/* Google Analytics ----------------------------------------------- */

Monday, January 4, 2010

Data, links and hyperlink ..

We are in 2010, Great! Happy New year to all the 30 people reading this blog!
I'm not famous, but I have a personal grand challenge I would like somebody to solve.

When will it be possible from a PDF/HTML document, with no hyperlink, to deduce:
  • all articles and authors linked to it?
  • the buzz around the thesis developed in the document?
  • how this document and the thesis developed in it is associated to others theories' (list or chronology order)
  • how far this document is from others, is there any copy?
  • is there some patents related to it?
Of course this grand challenge should cover different languages and different representation (DNA can be described in several ways). Of course, we can say, we need more semantics to help and the technology still not widely developed and deployed. But it's not a good excuse anymore.

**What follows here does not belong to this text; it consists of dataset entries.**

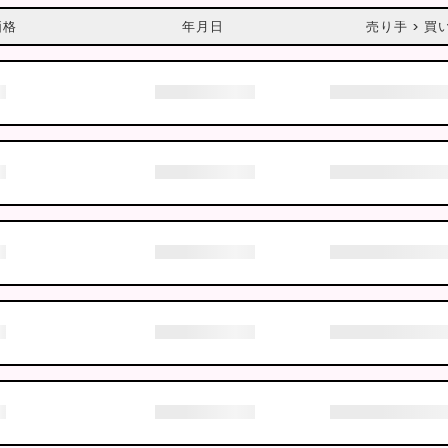
価格
年月日
売り手 > 買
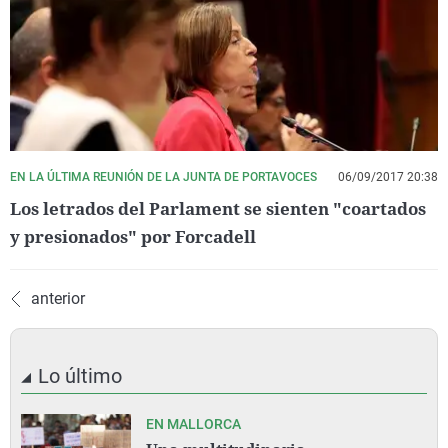
EN LA ÚLTIMA REUNIÓN DE LA JUNTA DE PORTAVOCES
06/09/2017 20:38
Los letrados del Parlament se sienten "coartados
y presionados" por Forcadell
anterior
Lo último
EN MALLORCA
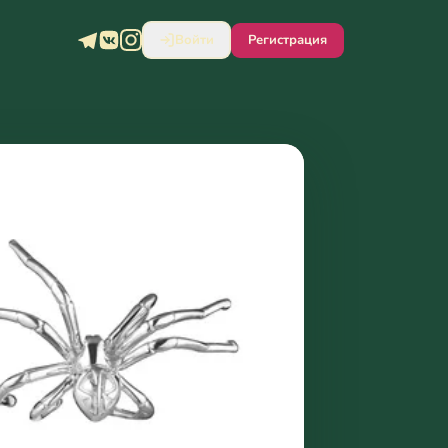
Войти
Регистрация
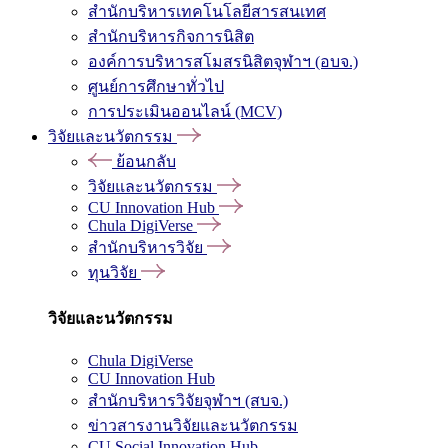
สำนักบริหารเทคโนโลยีสารสนเทศ
สำนักบริหารกิจการนิสิต
องค์การบริหารสโมสรนิสิตจุฬาฯ (อบจ.)
ศูนย์การศึกษาทั่วไป
การประเมินออนไลน์ (MCV)
วิจัยและนวัตกรรม
ย้อนกลับ
วิจัยและนวัตกรรม
CU Innovation Hub
Chula DigiVerse
สำนักบริหารวิจัย
ทุนวิจัย
วิจัยและนวัตกรรม
Chula DigiVerse
CU Innovation Hub
สำนักบริหารวิจัยจุฬาฯ (สบจ.)
ข่าวสารงานวิจัยและนวัตกรรม
CU Social Innovation Hub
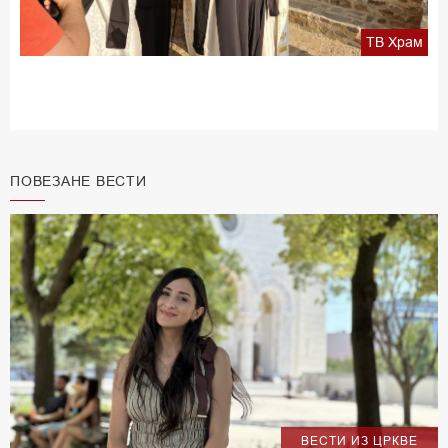
ТВ Храм
ПОВЕЗАНЕ ВЕСТИ
ВЕСТИ ИЗ ЦРКВЕ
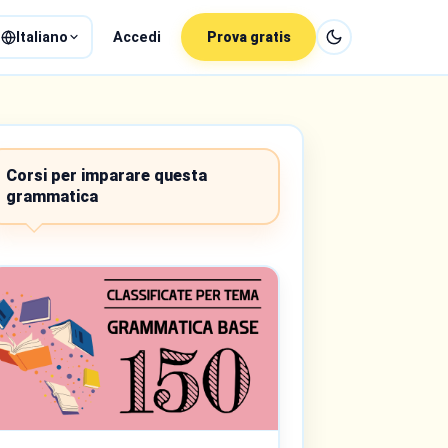
Italiano
Accedi
Prova gratis
Corsi per imparare questa
grammatica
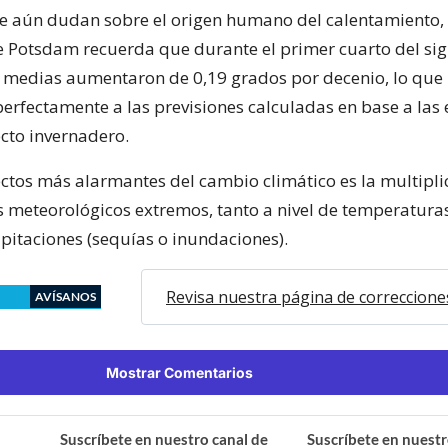
e aún dudan sobre el origen humano del calentamiento, 
Potsdam recuerda que durante el primer cuarto del sigl
medias aumentaron de 0,19 grados por decenio, lo que
erfectamente a las previsiones calculadas en base a las
ecto invernadero.
ectos más alarmantes del cambio climático es la multipli
 meteorológicos extremos, tanto a nivel de temperaturas
pitaciones (sequías o inundaciones).
Revisa nuestra página de correccione
AVÍSANOS
Mostrar Comentarios
Suscríbete en nuestro canal de
Suscríbete en nuestr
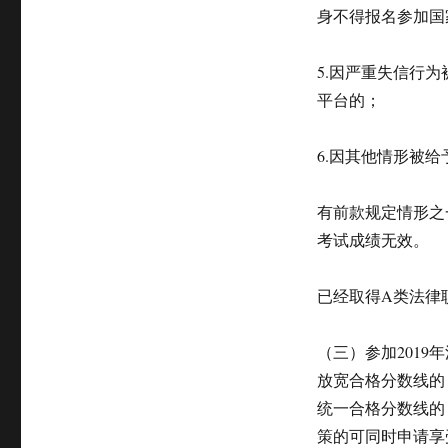
身不得报名参加国
5.因严重失信行
平台的；
6.因其他情形被
有前款规定情形之
考试成绩无效。
已经取得A类法律
（三）参加201
放宽合格分数线的
统一合格分数线的
策的可同时申请享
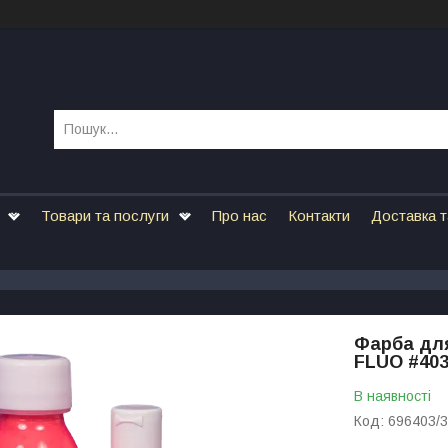
Товари та послуги
Про нас
Контакти
Доставка т
Фарба для
FLUO #403
В наявності
Код:
696403/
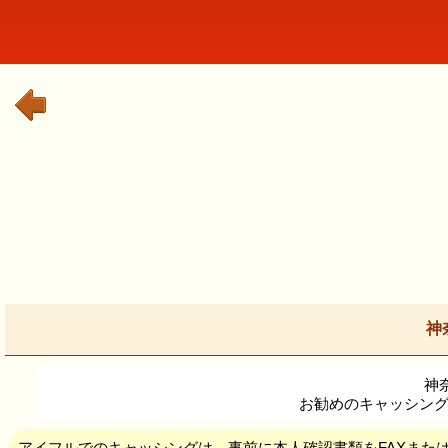
神
神
お勧めのキャッシング
アイフルでのキャッシングは、事前に本人確認書類をFAXまた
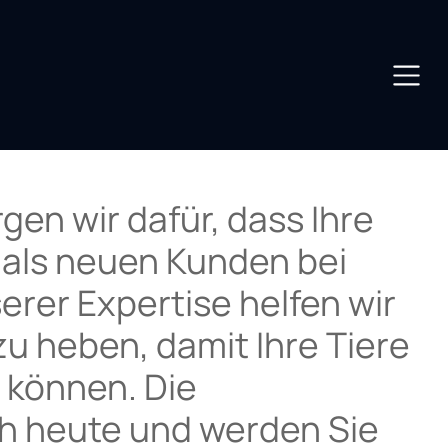
rgen wir dafür, dass Ihre
e als neuen Kunden bei
rer Expertise helfen wir
u heben, damit Ihre Tiere
 können. Die
och heute und werden Sie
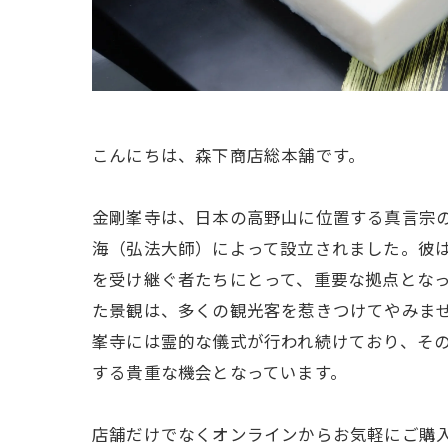
こんにちは、森下商店総本舗です。
金剛峯寺は、日本の高野山に位置する真言宗の
海（弘法大師）によって設立されました。彼
を受け継ぐ者たちにとって、重要な拠点となっ
た景観は、多くの観光客を惹きつけてやみま
峯寺には霊的な儀式が行われ続けており、そ
する貴重な機会となっています。
店舗だけでなくオンラインからお気軽にご購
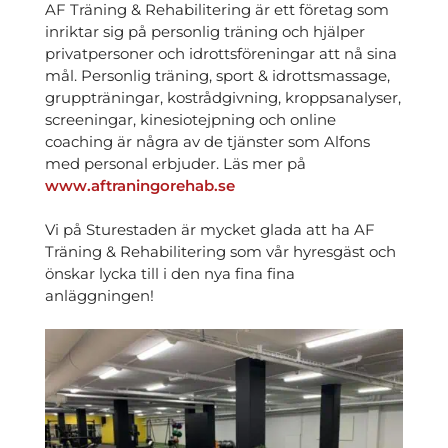
AF Träning & Rehabilitering är ett företag som
inriktar sig på personlig träning och hjälper
privatpersoner och idrottsföreningar att nå sina
mål. Personlig träning, sport & idrottsmassage,
gruppträningar, kostrådgivning, kroppsanalyser,
screeningar, kinesiotejpning och online
coaching är några av de tjänster som Alfons
med personal erbjuder. Läs mer på
www.aftraningorehab.se
Vi på Sturestaden är mycket glada att ha AF
Träning & Rehabilitering som vår hyresgäst och
önskar lycka till i den nya fina fina
anläggningen!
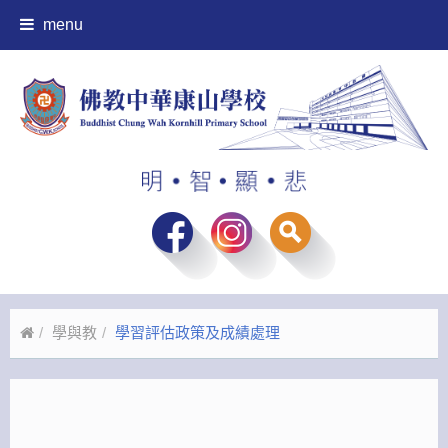
menu
學與教
學習評估政策及成績處理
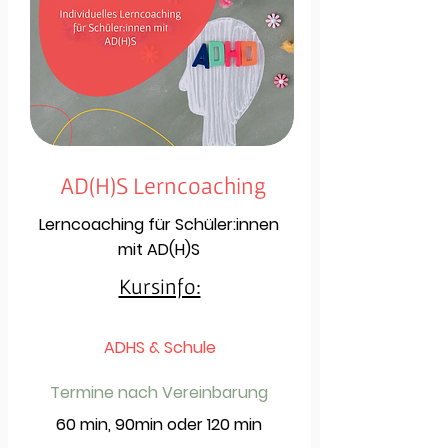
AD(H)S Lerncoaching
Lerncoaching für Schüler:innen
mit AD(H)S
Kursinfo:
ADHS & Schule
Termine nach Vereinbarung
60 min, 90min oder 120 min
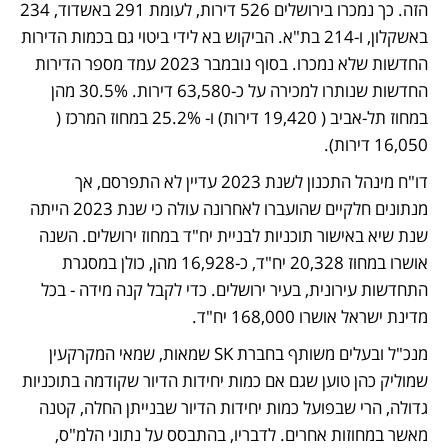
הזה. כך נמכרו בירושלים 526 דירות, לעומת 291 באשדוד, 234 
באשקלון, ו-214 בת"א. הביקוש בא לידי ביטוי גם בכמות הדירות 
החדשות שלא נמכרו. בסוף נובמבר 2023 עמד מספר הדירות 
החדשות שנותרו למכירה על כ-63,580 דירות. 30.5% מהן 
במחוז תל-אביב ( 19,420 דירות) ו- 25.2% במחוז המרכז ( 
16,050 דירות). 
דו"ח מינהל התכנון לשנת 2023 עדיין לא התפרסם, אך 
מנתונים חלקיים שהועברו לאחרונה עולה כי שנת 2023 הייתה 
שנת שיא באישור תוכניות לבניית יח"ד במחוז ירושלים. השנה 
אושרו במחוז 20,328 יח"ד, כ-16,928 מהן, כולן במסגרת 
התחדשות עירונית, בעיר ירושלים. כדי לקבל קנה מידה - בכל 
מדינת ישראל אושרו 168,000 יח"ד. 
מנכ"ל ובעלים משותף בחברת SK שמאות, שמאי המקרקעין 
שמוליק כהן טוען שגם אם כמות יחידות הדיור שקודמה בתוכניות 
גדולה, הרי שבפועל כמות יחידות הדיור שבנייתן החלה, קטנה 
מאשר במחוזות אחרים. לדבריו, בהתבסס על נתוני הלמ"ס, 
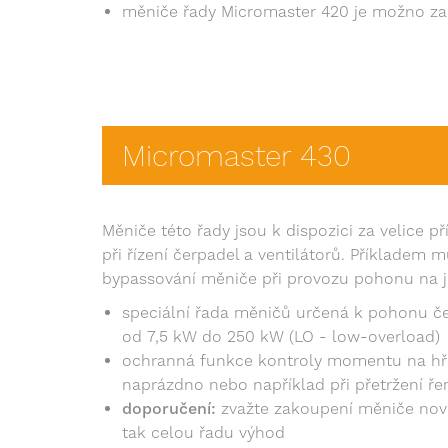
měniče řady Micromaster 420 je možno z
Micromaster 430
Měniče této řady jsou k dispozici za velice p
při řízení čerpadel a ventilátorů. Příkladem
bypassování měniče při provozu pohonu na j
speciální řada měničů určená k pohonu če
od 7,5 kW do 250 kW (LO - low-overload)
ochranná funkce kontroly momentu na hří
naprázdno nebo například při přetržení ř
doporučení:
zvažte zakoupení měniče nové
tak celou řadu výhod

If we could benefit from all the computing power we have to try to deduce some possible connections between subjects, theories, information, data, it could be very fruitful. For example, why was it impossible to see the systemic crisis coming from the USA in 2009? I can not imagine that people are so focused on their own small world that they can not do better. May be because of the speed, but even there, .it took some time for the crisis to appear!

The more power we offer to people, the more data they can leverage and the less they digg ... Seems strange to me. Google is very good to crawl millions of web sites and to offer good technologies, but who is offering to companies all the needed power, data and tool to explore the data ocean in search for new continent? That's where we need to focus on. Instantaneous answers to a simple question is great, but what about with millions of answers finding the right question?